Spohr: Symphonies 3 & 6 (Hyperion, through Ode Records)
Rating: *****
Verdict: "A forgotten Romantic Symphonist is brought back into the fold"
Twenty years ago, Louis Spohr was a figure in the footnotes of learned music tomes. His oratorio, The Last Judgement, a particularly sanctimonious specimen of the genre, had been a mainstay of choral societies during the Victorian period; more recently, chamber musicians searched out his Octet and Nonet when they wanted to beef up numbers.
Spohr himself was a celebrated violinist, bowing a niche for himself in history by inventing the shoulder rest and Hilary Hahn's glowing account of his Third Violin Concerto a few years back must have played some part in the current revival of his music.
Later in life, Spohr put more store on his career as an orchestral composer and Hyperion Records has committed to releasing a full cycle of his 10 symphonies on CD.
The latest instalment, beautifully delivered by Howard Shelley and his Orchestra Della Svizzera Italiana, couples the third and sixth symphonies, with an overture for a now-forgotten oratorio, The Fall of Babylon.
The sheer bloom of the wind playing in this overture is guaranteed to catch your attention and, if you are fond of a bracing Allegro a la Schumann, then you will be suitably diverted through to its final cadence.
The Symphonies are made of sterner stuff.
The Third, written in 1828, just a year after Beethoven's death, opens nobly, with an eerie premonition of Elgar at the 30-second mark.
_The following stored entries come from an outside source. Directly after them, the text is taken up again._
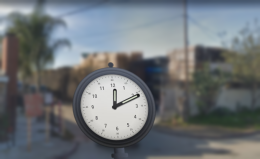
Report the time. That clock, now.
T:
12:11
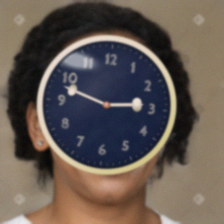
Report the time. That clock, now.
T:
2:48
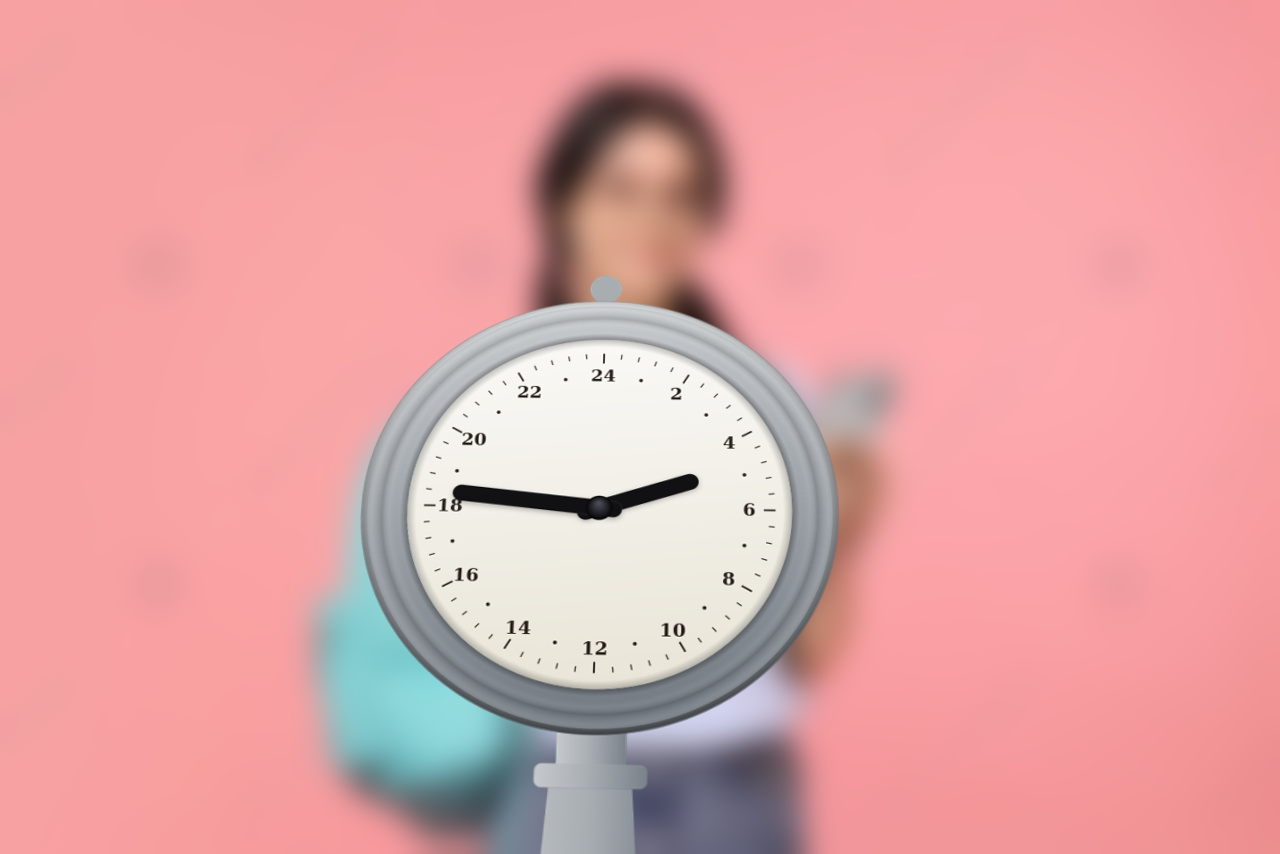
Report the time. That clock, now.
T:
4:46
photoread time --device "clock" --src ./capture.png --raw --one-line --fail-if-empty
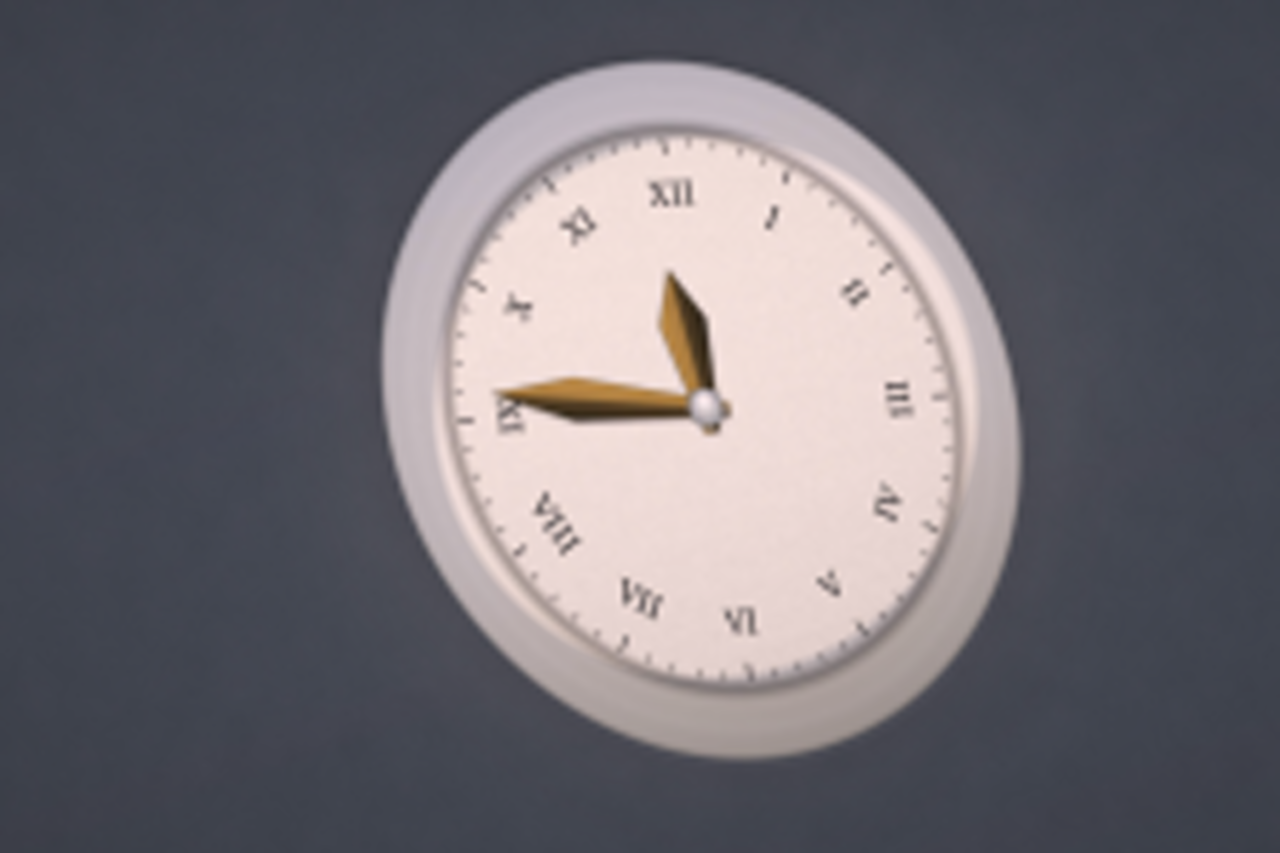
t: 11:46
After that, Mendelssohn is the comparison that comes to mind, although - interesting this - Mendelssohn's symphonic works had yet to be written.
Shelley and his musicians, sumptuously recorded, imbue what could be lightish writing with real substance; a Larghetto with the potential to be willowy, bristles with energy, and the Scherzo hurtles on as if Beethoven himself were on its tail.
The Sixth Symphony is a curiosity, a series of pastiches, in Spohr's own words, "a Historical Symphony in the Style and Taste of Four Different Periods".
Moving from fruity mock-Handel to a storm of a Finale that finds the German composer joshing the "moderne" of 1839 by looking to modish French styles, it is delivered with such elan that one is impatient for Hyperion's next serving of symphonic Spohr.